Options trading strategies that pro traders in Singapore love
Finance

Options trading strategies that pro traders in Singapore love

What are the options?

Options trading is the buying and selling of an option contract. They provide a way to trade market moves with less capital outlay but for investors to retain unlimited profit or loss potential. Options traders take on more risk than traditional buy-and-hold investment strategies while enjoying potentially more significant rewards( check this here).

Why should I learn about Options trading strategies that pro traders in Singapore love?

If you’ve wanted to get into investing and make your money work for you, then learning how to trade options can help you do just that. But before you dive headfirst into trading, there’s a lot to know, so it’s best done with some education first. There are many ways of trading stocks and trying different strategies; hence, there is no ‘best’ way of trading. 

This article will give you insights about options trading strategies that pro traders in Singapore love to use when making their trades. For example, there are different types of stocks available for purchase that offer various levels of risk and reward.

What are the Top 3 Options Trading Strategies that Pro Traders in Singapore Love?

There are many different options trading strategies out there, but only a few have proven to be adequate time after time, quarter after quarter. These top 3 ways to trade options include: The Bull Call Spread, The Bear Put Spread and the Ratio Back spread. Here’s an easy guide on how these work.

The Bull Call Spread

A Bull Call Spread is a limited risk, unlimited profit technique. It means that you can make substantial profits if the stock goes above your option’s strike price by expiration date but only lose the premium you paid for your options if it doesn’t.

The Bear Put Spread

A Bear Put Spread is an unlimited risk, limited profit technique. You can make money if the stock goes down by your option’s strike price by expiration date but only lose the premium you paid for your options if it doesn’t go below this level.

The Ratio Back spread

This strategy lets you buy more options than usual and sell less than usual at a higher price, hence allowing you to collect more premium at a lower cost of execution (the net premium received is higher than the cost of options bought). 

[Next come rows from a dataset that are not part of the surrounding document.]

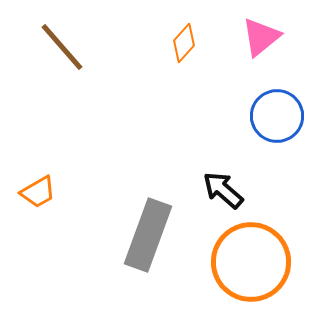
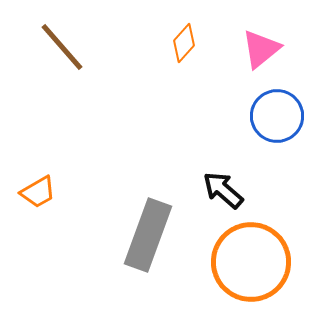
pink triangle: moved 12 px down
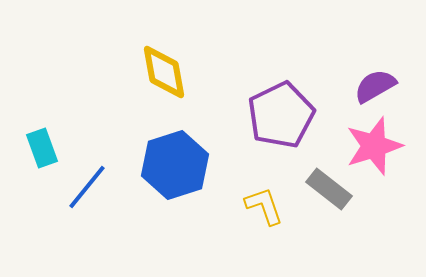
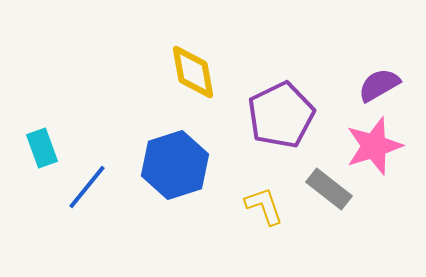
yellow diamond: moved 29 px right
purple semicircle: moved 4 px right, 1 px up
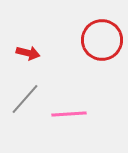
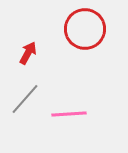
red circle: moved 17 px left, 11 px up
red arrow: rotated 75 degrees counterclockwise
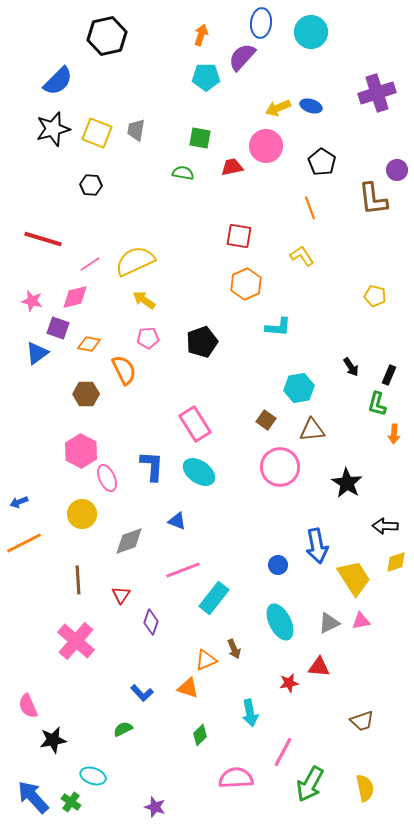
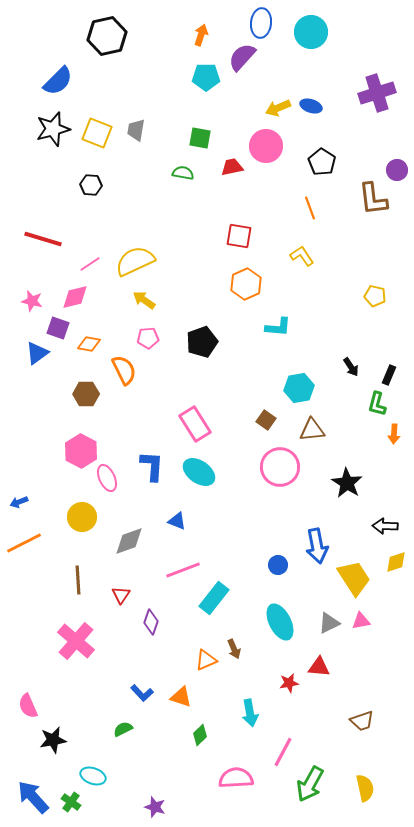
yellow circle at (82, 514): moved 3 px down
orange triangle at (188, 688): moved 7 px left, 9 px down
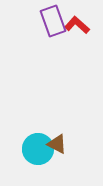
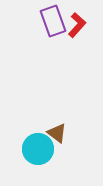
red L-shape: rotated 90 degrees clockwise
brown triangle: moved 11 px up; rotated 10 degrees clockwise
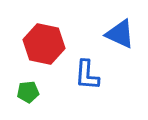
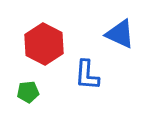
red hexagon: rotated 15 degrees clockwise
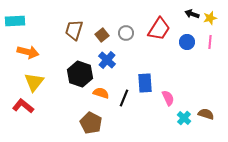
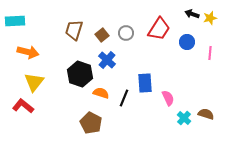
pink line: moved 11 px down
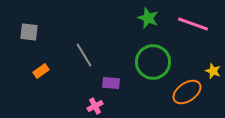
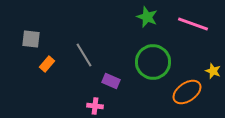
green star: moved 1 px left, 1 px up
gray square: moved 2 px right, 7 px down
orange rectangle: moved 6 px right, 7 px up; rotated 14 degrees counterclockwise
purple rectangle: moved 2 px up; rotated 18 degrees clockwise
pink cross: rotated 35 degrees clockwise
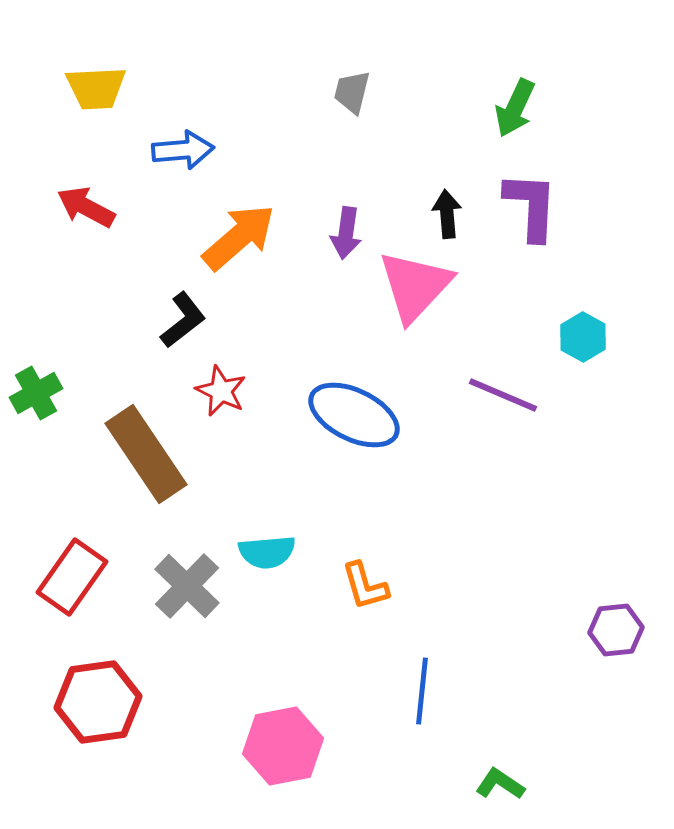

These are just some examples of strategies you can use to trade stocks. It’s also essential to know what time frames work best for stock options, how unexpected events affect stock prices and more basics before you attempt any trading.

How do I get started with Options trading?

Before getting started with your first trades, it’s good to have a solid grasp on these two concepts:

1) Understanding risk/reward ratios

2) Knowing which stocks will be the most volatile

Risk/Reward Ratios: 

Before understanding which stocks will make up your portfolio, it helps to understand what kind of risks you’re taking by choosing one over another. To help you out, you can use this simple chart below.

The Risk/Reward Ratio Chart

Stocks with an R/R ratio of 10 or higher are the best to go for if you’re looking for quick profits. If they fall in price, you have to wait for them to recover before cashing out your profit. For stocks with an R/R ratio between 5-9, these are ideal ones to go for when you expect a stock’s price might be stagnant or increasing very slowly over time. 

Just make sure that you don’t invest in something likely to decrease in value. Stocks with a lower R/R ratio should only be considered when it doesn’t have much fluctuation and will ultimately stay at a special price.

Knowing which stocks will be the most volatile

Though this is not always true, it’s a good idea to invest in stocks that are likely more volatile than usual. Why? Because these stocks can give you greater returns in much less time. To find out which ones will make for the best portfolio, you can check out stock screening tools or use an online broker.